The Scariest Thing In Kalamazoo

Posted in Uncategorized

I have a great friend. His name is Keith, but he likes to be called Raven, and so that is what I call him. Because Raven is a much cooler name that Keith, if you really think about it.

This cool friend decided to hang out with me a couple of weeks ago and, being the cool friend his is, show me the coolest place in Kalamazoo:

This is the Goodie Shop. They have a truly staggering array of candies and soda pop of all kinds, but they specialize in nostalgia candy. I happily skipped out of there with a bottle of grape Nehi and an Abba-Zaba. It was heavenly.

To access this wonder of childhood indulgences all grown-up, you must first go by the single most scary and confusing thing in Kalamazoo. The mural on the side of the hippie co-op grocery.

Now, I had driven past this building many a time, and never really paid much attention to it. But on this day, we parked directly in front of the thing, and that really makes you stop and pay attention to it, the way that parking directly in front of a live T-Rex would make you pay attention. There was no way to avoid it, so to speak.

Luckily, I had my trusty camera on me and was able to capture the truly freakiest parts of this thing to share with you:

Freaky thing #1: Giant Cyclops Baby

Because of this mural’s age, there are places where the paint is cracking and peeling. That’s to be expected. But look at the weird absence of paint over the baby’s eyes, and shape it takes. I’m not kidding, this was the first thing I noticed about this mural… the baby looks like it’s wearing Cyclops glasses to keep from firing his mutant laser beams everywhere. Which leads me to an important issue I suddenly have with the X-Men comics… if Cyclops couldn’t open his eyes or risk blasting people away with his laser vision, what happened in the womb? Babies open their eyes in utero at like, twenty-something weeks. Did his mom have a mutant-laser-resistant womb? I must call a comic geek immediately and get this sorted out.

Freaky Thing #2: Baking At The Beach For No Apparent Reason

Here’s the deal: this whole mural is depicting all different types of people doing all different types of things… but the setting is a sand dune. So, this guy, who looks creepily like the dude from Disneyworld’s “Carousel of Progress,” is standing out at the beach, mixing up something delicious to bake.
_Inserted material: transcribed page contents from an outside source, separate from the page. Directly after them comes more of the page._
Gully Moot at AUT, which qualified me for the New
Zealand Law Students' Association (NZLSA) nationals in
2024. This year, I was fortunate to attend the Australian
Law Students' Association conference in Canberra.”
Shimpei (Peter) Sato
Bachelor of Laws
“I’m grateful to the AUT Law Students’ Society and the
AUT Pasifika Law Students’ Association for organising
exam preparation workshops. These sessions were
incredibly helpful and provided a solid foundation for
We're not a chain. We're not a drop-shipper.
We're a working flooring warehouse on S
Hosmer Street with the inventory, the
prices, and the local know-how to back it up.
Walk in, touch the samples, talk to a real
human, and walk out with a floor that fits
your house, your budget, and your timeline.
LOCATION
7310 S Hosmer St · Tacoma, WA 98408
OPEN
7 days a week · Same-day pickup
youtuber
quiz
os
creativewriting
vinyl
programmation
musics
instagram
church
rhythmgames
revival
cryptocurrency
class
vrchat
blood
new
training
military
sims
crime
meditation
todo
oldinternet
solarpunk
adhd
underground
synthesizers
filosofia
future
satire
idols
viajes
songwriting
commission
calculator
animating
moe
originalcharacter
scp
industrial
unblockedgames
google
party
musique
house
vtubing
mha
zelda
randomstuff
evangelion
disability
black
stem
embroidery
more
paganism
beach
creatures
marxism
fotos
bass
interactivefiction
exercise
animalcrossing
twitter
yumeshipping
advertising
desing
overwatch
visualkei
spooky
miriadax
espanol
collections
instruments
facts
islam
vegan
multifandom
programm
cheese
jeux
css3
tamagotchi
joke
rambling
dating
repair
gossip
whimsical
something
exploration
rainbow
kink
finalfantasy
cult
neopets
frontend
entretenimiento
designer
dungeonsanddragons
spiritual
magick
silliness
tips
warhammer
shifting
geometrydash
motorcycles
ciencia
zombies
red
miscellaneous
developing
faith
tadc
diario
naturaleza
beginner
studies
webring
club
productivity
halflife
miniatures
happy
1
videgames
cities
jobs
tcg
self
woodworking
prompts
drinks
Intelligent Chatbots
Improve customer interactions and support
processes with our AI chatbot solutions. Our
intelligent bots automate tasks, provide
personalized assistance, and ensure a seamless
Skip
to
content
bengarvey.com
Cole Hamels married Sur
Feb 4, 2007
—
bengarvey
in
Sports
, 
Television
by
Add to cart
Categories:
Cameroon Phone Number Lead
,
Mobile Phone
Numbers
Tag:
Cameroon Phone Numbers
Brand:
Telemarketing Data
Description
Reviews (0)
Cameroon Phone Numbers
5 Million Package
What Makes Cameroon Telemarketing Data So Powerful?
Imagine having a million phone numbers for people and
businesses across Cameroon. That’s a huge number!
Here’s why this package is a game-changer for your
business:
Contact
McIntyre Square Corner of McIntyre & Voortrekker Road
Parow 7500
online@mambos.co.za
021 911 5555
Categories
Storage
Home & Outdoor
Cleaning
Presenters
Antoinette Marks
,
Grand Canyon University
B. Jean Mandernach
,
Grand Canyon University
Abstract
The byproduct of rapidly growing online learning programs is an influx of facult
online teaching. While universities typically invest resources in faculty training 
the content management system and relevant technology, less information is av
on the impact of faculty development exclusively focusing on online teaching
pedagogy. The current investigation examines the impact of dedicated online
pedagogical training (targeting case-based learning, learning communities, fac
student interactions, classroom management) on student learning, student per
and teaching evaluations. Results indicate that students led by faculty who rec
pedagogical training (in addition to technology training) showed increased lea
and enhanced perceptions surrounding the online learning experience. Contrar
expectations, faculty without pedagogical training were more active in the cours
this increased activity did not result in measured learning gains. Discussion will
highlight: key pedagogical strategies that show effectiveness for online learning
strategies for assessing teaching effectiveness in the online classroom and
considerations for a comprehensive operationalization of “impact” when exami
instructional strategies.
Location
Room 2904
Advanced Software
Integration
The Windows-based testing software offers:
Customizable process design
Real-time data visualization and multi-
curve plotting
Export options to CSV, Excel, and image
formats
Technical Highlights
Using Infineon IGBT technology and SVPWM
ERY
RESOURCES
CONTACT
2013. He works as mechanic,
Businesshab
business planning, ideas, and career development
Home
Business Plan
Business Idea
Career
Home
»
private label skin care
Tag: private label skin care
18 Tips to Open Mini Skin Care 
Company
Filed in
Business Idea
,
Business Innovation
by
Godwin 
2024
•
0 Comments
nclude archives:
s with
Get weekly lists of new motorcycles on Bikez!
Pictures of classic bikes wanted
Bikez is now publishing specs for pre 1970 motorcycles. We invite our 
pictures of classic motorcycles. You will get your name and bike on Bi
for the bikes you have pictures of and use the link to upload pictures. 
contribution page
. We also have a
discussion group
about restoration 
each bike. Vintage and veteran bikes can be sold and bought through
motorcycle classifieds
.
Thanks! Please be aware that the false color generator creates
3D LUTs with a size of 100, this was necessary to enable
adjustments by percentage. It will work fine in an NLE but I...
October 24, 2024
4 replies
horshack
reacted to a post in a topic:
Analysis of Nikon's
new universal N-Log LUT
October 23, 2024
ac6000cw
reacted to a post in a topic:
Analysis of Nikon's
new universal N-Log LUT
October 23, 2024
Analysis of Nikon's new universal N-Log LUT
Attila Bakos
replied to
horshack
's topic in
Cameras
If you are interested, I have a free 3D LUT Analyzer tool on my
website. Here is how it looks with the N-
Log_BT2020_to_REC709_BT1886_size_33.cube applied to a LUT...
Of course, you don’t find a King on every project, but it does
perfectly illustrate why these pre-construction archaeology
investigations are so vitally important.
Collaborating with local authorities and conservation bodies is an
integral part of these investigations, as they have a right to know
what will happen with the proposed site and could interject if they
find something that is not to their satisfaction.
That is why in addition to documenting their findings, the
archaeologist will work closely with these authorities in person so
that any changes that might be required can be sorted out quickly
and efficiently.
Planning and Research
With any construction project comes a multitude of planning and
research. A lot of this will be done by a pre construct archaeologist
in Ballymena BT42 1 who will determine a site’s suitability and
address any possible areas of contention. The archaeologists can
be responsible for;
Somewhere. Because there is not an oven around. In fact, there is no kitchen. One can only assume that he put all the ingredients in the bowl, grabbed his spoon and jumped into the car. “These cookies will only be complete if they have seen the ocean!” some concept-mad part of his artist’s brain commands. He cannot rest until the dough has been bathed in the warm rays of the sun, has felt the embrace of the hot sand and heard the lapping of the tide against the shore. Only then can one truly understand that these cookies are not just oven warmed lumps of dough. These cookies are all of creation!

Freaky Thing #3: The Literal Hoverround

See the guy in the wheel chair? See anything odd about him?

Look closer:

He is hovering off the ground! His wheelchair is magic!

Freaky Thing #4: The bastard child of Joey Ramone and Howard Stern makes uncomfortable small talk with tiny Ron Jeremy

“Would you like to play what appears to be my out-of-proportion guitar, Tiny Ron Jeremy?”
“No, thank you, for I am tiny, and getting a bit lost in all of this vegetation.”

This is the textbook definition of surrealism, my friends.

Freaky Thing #5: The guy in the mural who is just as flabbergasted at all of this as I am.

I have a theory about this tiny man. I think he was probably on vacation at the beach, probably filming his kids frolicking in the surf, when he spotted this enormous bean stalk. And he was all, “Honey… you watch the kids a minute. I’m going to go check this out.” So, he goes toward the giant bean stalk. He’s curious, but it’s a curiosity mixed with fear that is fueled by disaster movies. You know the ones. They always start out with some clueless tourist on vacation who decides to check out this ancient ruin or dormant volcano. And when they do, their death is the first in a long line of tragedies that spur the hero to action. Now, this tiny man with the video camera doesn’t want to be a plot device. But he just can’t help himself. He creeps through the giant leaves and what does he see? This clusterfuck of random imagery just begging to be filmed.

And so, he waits. He waits to see the gargantuan Joey/Howard hybrid come to a loving accord with Tiny Ron Jeremy. He wants to know how the Dadaist baker’s cookies turn out. He wonders if he can sell the patent on granddad’s hovering wheelchair, or if the huge baby with laser vision will blast him to pieces before he can properly examine it.

Aren’t those questions we’re asking ourselves every day? Maybe not in those exact words, but I have a feeling you understand my general sentiment.

Or maybe there is a gas leak in here.